L’arrivée de l’IA survient dans un contexte où le métier est déjà fragilisé, avec des tarifs en baisse. Aujourd’hui, les éditeurs oscillent entre la crainte et le silence sur cette question. Malheureusement, je crains que les machines finissent par produire des résultats suffisamment convaincants pour que le traducteur n’intervienne que pour la post-édition. Et puisque nous sommes rémunérés en droits d’auteur, se pose la question de qui sera considéré comme l’auteur des traductions.
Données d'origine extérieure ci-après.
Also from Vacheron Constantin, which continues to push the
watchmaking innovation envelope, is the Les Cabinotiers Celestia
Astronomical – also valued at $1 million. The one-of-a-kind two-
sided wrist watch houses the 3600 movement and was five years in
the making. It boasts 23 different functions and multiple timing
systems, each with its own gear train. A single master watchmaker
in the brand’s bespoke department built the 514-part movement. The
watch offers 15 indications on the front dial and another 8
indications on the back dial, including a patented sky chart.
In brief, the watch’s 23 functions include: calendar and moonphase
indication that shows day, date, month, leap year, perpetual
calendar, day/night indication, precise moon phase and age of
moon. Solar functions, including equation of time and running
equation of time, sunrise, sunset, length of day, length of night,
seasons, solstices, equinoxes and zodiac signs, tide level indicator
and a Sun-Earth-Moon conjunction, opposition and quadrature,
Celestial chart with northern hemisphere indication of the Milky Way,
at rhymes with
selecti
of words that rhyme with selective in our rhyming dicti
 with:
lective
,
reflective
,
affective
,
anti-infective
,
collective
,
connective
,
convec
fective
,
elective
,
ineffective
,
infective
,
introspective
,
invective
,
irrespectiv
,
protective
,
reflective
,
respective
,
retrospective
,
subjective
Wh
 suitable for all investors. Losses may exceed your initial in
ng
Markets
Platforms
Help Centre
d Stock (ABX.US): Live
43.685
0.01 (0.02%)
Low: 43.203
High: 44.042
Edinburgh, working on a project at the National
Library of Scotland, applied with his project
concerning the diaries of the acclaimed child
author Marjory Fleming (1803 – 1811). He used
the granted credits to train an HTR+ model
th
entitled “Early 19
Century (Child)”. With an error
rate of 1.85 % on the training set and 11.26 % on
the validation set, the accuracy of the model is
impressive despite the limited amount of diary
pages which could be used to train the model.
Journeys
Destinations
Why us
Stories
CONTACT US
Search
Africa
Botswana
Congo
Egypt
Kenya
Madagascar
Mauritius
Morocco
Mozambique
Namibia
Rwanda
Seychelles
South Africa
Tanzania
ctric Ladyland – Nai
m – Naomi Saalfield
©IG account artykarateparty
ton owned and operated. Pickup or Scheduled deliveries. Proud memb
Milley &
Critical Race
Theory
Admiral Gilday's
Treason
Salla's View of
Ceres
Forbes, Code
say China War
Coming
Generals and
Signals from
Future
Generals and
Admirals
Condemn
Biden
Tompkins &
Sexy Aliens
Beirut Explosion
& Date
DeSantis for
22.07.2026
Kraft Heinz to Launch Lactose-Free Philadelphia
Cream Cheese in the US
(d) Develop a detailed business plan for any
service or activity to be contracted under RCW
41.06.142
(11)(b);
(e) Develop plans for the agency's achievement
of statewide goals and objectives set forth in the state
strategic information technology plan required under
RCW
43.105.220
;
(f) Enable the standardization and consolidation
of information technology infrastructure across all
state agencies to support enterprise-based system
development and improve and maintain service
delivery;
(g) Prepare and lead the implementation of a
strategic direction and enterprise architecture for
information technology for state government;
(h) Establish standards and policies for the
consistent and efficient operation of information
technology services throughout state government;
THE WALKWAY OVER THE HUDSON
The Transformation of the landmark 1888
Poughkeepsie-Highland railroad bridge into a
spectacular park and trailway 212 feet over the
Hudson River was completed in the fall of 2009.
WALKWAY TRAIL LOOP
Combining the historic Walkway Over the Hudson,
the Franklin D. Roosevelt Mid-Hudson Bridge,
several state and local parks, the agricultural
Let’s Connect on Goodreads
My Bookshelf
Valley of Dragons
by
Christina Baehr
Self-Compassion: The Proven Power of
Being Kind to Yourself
Nous assistons à une forme d’uberisation accélérée, comme dans de nombreux autres domaines. »

Du fait que les outils d’intelligence artificielle dédiés à la traduction se fondent sur des statistiques, ils entraînent un appauvrissement de la langue. Peggy Rolland souligne : « Un algorithme ne peut pas prendre certains choix, ni traduire de l’humour. » Sur ChatGPT, on constate déjà une tendance à la standardisation de la langue, vers une uniformisation du style, ce qui risque de diminuer la richesse de nos cultures linguistiques. « À terme, cela pourrait effacer nos particularités culturelles, car le contenu littéraire pourrait être influencé par des attentes standardisées, tout comme un algorithme Netflix vous propose des contenus en fonction de votre profil. Il y a un risque que les éditeurs ne publient ou traduisent des livres uniquement en fonction de leur potentiel succès. »

Les interprètes sont également menacés

De plus, ces systèmes nécessitent toujours de passer par l’anglais. Cela signifie que pour traduire de l’espagnol vers l’allemand, il est nécessaire de passer d’abord de l’espagnol à l’anglais, puis de l’anglais à l’allemand. De plus, il faut prendre en compte la transition entre l’oral et l’écrit, puis de l’écrit à l’oral. Peggy Rolland souligne que « le temps nécessaire pour effectuer ces transitions et les risques de déformation sont trop importants ».

Un autre problème majeur se pose lors des conférences internationales où les interprètes sont sollicités, souvent empreintes de solennité ou revêtant des implications politiques et diplomatiques majeures. En effet, « les systèmes d’IA manquent de références émotionnelles propres à l’humain, alors que les discours peuvent avoir des implications émotionnelles considérables ». De la même manière que pour le sous-titrage, un interprète doit également adapter le discours, omettre les hésitations voire ne pas traduire certains éléments. Une subtilité que les algorithmes ne parviennent pas encore à reproduire aujourd’hui.